Copy the lines below word for word, from the first line through the line that contains "1 février 2025", including both.

*Extracted entries*:
————————

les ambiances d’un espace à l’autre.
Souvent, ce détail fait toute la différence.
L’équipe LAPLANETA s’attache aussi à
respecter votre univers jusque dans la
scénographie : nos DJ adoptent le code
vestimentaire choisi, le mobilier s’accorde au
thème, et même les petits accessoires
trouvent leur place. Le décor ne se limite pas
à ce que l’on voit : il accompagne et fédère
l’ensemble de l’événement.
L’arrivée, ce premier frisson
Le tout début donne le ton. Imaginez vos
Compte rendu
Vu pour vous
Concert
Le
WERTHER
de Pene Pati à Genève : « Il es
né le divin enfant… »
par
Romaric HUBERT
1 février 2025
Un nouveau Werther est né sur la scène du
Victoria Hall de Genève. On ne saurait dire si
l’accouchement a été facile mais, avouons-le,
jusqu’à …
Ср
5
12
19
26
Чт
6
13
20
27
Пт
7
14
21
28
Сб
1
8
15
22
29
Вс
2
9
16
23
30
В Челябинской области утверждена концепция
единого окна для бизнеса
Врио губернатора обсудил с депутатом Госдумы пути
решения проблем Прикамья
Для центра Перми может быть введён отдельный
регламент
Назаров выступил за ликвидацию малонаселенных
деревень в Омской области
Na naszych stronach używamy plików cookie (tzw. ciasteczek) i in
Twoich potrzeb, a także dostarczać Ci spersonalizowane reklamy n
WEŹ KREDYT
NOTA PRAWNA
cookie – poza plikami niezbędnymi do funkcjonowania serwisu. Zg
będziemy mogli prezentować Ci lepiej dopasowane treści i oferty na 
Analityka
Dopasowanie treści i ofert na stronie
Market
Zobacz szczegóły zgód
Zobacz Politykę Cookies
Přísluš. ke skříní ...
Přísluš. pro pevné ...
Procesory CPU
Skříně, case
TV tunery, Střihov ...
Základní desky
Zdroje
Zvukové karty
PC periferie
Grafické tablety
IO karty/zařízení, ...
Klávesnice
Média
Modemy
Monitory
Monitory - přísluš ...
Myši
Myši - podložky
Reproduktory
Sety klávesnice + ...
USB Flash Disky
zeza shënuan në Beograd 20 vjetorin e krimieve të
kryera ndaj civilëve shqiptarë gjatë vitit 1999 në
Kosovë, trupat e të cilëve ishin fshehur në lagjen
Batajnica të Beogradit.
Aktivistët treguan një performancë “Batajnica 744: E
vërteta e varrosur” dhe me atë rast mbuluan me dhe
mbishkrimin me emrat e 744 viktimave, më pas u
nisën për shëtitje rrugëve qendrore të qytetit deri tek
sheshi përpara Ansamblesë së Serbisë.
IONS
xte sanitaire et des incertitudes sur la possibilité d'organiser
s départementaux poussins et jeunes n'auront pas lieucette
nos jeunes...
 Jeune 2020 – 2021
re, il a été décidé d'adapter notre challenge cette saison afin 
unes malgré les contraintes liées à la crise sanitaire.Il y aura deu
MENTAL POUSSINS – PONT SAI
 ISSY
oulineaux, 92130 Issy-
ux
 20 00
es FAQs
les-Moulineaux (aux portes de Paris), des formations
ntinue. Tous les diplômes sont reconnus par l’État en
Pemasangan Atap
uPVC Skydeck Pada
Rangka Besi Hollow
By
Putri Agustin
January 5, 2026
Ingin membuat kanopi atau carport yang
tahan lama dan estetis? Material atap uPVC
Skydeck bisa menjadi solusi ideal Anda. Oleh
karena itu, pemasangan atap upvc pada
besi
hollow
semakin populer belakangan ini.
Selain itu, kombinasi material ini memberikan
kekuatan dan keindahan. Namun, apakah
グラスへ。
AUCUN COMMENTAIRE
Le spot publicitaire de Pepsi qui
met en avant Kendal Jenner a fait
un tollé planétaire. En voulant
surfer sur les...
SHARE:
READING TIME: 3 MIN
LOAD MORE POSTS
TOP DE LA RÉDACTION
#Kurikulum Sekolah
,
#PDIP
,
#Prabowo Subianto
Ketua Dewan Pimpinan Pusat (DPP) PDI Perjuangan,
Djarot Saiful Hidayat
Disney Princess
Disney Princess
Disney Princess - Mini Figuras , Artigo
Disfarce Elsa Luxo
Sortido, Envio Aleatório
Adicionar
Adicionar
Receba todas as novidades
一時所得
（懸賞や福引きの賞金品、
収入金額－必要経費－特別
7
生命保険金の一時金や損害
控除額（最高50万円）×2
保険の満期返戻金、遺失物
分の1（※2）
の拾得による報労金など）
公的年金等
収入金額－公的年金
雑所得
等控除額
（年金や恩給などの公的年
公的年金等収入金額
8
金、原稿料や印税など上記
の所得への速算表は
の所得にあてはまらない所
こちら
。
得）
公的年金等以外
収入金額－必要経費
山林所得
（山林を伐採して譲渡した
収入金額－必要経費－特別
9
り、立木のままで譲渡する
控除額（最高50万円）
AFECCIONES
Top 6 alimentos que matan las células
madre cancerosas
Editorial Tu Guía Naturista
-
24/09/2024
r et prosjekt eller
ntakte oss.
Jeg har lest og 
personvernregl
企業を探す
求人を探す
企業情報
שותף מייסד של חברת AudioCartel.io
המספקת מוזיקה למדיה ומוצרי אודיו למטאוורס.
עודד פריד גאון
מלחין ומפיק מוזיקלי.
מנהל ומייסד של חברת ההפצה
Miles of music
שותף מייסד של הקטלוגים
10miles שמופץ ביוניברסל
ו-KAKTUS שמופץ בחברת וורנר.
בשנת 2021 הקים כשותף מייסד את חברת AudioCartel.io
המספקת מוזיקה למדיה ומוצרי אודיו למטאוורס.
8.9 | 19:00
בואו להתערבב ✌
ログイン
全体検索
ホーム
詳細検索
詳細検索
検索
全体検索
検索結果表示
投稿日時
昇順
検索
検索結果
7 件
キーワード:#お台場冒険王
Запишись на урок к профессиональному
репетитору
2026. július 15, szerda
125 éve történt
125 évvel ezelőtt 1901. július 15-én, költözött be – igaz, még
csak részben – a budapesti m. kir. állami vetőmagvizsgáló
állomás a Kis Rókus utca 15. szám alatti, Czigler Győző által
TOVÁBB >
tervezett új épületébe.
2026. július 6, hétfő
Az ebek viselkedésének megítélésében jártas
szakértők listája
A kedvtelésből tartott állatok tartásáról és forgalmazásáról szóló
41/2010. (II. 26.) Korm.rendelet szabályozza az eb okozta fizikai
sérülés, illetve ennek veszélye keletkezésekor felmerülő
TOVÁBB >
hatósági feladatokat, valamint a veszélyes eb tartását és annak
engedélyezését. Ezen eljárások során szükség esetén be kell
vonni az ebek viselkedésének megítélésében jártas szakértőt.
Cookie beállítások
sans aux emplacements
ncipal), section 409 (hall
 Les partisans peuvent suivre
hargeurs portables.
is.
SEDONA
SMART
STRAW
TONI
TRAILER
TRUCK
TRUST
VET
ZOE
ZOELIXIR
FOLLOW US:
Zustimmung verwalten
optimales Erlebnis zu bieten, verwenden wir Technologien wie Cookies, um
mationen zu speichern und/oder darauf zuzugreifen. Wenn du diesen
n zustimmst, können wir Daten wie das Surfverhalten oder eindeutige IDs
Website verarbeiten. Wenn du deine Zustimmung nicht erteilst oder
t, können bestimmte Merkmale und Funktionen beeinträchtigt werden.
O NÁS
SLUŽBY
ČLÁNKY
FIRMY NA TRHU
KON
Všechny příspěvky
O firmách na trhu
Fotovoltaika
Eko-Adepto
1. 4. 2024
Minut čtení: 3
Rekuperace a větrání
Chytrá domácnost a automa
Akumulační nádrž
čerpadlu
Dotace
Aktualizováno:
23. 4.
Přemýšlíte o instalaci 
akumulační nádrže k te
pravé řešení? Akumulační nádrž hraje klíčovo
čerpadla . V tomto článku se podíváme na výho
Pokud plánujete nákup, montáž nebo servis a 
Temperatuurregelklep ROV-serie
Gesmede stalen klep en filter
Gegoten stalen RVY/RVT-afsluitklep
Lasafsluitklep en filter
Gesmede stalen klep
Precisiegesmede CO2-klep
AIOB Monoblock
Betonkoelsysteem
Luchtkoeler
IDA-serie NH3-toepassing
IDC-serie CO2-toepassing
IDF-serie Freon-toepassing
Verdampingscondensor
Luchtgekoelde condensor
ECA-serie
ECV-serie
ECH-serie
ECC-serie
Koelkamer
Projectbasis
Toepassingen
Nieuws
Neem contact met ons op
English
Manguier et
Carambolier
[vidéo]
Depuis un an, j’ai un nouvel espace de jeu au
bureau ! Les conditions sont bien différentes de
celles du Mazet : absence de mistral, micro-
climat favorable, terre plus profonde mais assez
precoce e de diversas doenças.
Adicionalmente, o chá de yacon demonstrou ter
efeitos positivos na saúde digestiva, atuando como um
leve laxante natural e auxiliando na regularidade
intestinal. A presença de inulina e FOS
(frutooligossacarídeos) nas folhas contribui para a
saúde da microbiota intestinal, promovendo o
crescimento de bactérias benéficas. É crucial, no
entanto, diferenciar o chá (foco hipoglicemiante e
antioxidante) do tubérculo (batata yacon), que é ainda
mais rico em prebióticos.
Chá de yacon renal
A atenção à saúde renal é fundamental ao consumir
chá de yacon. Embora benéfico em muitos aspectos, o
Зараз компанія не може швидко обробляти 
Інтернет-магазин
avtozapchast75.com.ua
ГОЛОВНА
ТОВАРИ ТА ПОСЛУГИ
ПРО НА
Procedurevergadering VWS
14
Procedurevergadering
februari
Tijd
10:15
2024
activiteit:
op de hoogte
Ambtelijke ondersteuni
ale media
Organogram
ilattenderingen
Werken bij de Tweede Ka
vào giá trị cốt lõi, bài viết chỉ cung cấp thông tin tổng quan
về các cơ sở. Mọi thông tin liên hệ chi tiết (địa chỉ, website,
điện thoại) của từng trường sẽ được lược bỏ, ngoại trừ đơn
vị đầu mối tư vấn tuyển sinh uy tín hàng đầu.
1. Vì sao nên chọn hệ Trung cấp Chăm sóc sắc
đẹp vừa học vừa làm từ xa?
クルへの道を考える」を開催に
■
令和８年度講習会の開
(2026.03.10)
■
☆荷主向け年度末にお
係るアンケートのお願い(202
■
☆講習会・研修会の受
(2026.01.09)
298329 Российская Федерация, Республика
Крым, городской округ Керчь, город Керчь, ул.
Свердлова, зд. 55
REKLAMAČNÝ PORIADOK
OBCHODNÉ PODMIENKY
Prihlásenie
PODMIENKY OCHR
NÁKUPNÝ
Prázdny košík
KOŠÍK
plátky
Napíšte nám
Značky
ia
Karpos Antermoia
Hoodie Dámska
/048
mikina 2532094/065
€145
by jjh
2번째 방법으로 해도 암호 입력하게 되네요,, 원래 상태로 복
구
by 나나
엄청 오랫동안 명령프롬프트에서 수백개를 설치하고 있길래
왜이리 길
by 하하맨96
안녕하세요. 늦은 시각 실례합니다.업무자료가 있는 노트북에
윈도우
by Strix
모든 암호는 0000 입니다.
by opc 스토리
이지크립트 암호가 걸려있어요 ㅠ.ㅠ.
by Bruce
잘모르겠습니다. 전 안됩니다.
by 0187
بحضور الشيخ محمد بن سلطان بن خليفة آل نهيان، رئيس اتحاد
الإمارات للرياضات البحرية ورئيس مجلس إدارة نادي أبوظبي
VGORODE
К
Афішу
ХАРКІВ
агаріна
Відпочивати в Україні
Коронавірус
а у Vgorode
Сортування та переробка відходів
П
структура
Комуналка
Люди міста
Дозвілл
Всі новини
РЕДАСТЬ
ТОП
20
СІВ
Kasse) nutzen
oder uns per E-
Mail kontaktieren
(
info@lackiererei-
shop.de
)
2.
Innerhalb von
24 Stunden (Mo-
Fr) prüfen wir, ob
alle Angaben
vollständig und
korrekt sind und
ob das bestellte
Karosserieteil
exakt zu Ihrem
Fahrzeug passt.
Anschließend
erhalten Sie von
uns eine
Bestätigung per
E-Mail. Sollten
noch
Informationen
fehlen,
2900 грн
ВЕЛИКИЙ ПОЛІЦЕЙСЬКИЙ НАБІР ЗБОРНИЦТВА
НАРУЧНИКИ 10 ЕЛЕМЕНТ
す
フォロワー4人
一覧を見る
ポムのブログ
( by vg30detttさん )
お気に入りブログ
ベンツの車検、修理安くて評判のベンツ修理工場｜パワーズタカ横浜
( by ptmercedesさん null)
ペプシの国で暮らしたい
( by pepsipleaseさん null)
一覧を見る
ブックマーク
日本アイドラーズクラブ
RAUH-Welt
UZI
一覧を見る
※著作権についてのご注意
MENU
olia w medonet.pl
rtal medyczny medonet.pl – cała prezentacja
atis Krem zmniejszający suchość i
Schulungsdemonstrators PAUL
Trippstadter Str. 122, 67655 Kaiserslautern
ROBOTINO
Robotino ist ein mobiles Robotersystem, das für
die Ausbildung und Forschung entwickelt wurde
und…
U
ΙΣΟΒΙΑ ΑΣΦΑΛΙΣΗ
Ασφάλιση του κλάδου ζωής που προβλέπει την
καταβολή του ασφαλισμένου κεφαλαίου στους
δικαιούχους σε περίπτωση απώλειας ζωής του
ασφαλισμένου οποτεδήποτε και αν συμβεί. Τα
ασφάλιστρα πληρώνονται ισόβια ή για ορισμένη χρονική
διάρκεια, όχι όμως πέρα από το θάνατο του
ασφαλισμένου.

————————

*Completed task*:
les ambiances d’un espace à l’autre.
Souvent, ce détail fait toute la différence.
L’équipe LAPLANETA s’attache aussi à
respecter votre univers jusque dans la
scénographie : nos DJ adoptent le code
vestimentaire choisi, le mobilier s’accorde au
thème, et même les petits accessoires
trouvent leur place. Le décor ne se limite pas
à ce que l’on voit : il accompagne et fédère
l’ensemble de l’événement.
L’arrivée, ce premier frisson
Le tout début donne le ton. Imaginez vos
Compte rendu
Vu pour vous
Concert
Le
WERTHER
de Pene Pati à Genève : « Il es
né le divin enfant… »
par
Romaric HUBERT
1 février 2025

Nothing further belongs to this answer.